Thursday, July 14, 2011

Top 5 Greatest Hits Albums

Tim's Top Five:

This is more cerebral than my usual list, because a "great" greatest hits album is different from just being the album with the best hits on it. The Beatles 1967-1970 or Creedence Clearwater Revival - Chronicle, vol. 1 might well be among the ten best albums ever "recorded" under that criteria, but who needs to own them? There's simply not much reason for them to exist, since all the albums they choose from are all basically worth owning anyway (though Chronicle was my entree into CCR, so I'm not complaining).

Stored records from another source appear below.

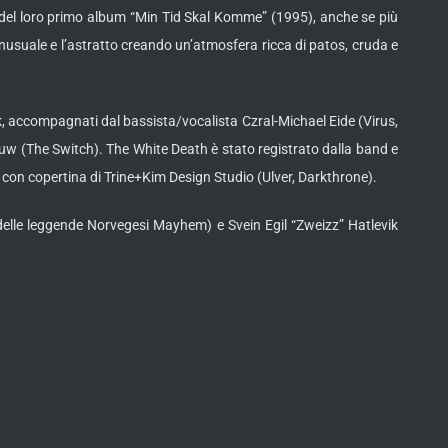
d del loro primo album “Min Tid Skal Komme” (1995), anche se più
nusuale e l’astratto creando un’atmosfera ricca di patos, cruda e
ik, accompagnati dal bassista/vocalista Czral-Michael Eide (Virus,
hauw (The Switch). The White Death è stato registrato dalla band e
 con copertina di Trine+Kim Design Studio (Ulver, Darkthrone).
 delle leggende Norvegesi Mayhem) e Svein Egil “Zweizz” Hatlevik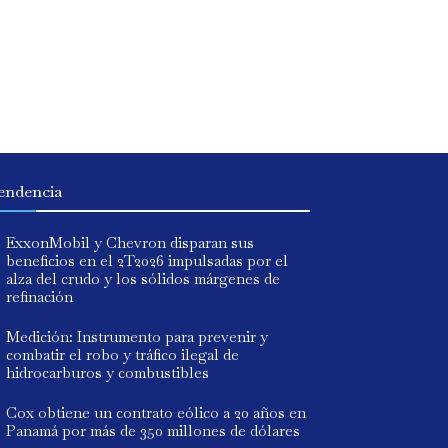
endencia
ExxonMobil y Chevron disparan sus
beneficios en el 2T2026 impulsadas por el
alza del crudo y los sólidos márgenes de
refinación
Medición: Instrumento para prevenir y
combatir el robo y tráfico ilegal de
hidrocarburos y combustibles
Cox obtiene un contrato eólico a 20 años en
Panamá por más de 350 millones de dólares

A truly great greatest hits album is really, to me, only achievable by an artist that you surely don't want to own all their stuff. So, typically, they're going to cover a lot of albums (The Essential Simon & Garfunkel is great and all, but it also represents about 75% of their output), they're not going to have a lot of weak points (sorry, The Essential Paul Simon).

1. Johnny Cash - The Legendary Johnny Cash - don't get me wrong. I like Johnny Cash. I might well love Johnny Cash, and there are probably albums out there that I should own - Live at Folsom Prison, for instance. But this adequately captures everything I know of Johnny Cash's work and I really enjoy most everything on here. Notable omissions: I don't know of any. The Girl With The North Country (w/ Bob Dylan) from Nashville Skyline?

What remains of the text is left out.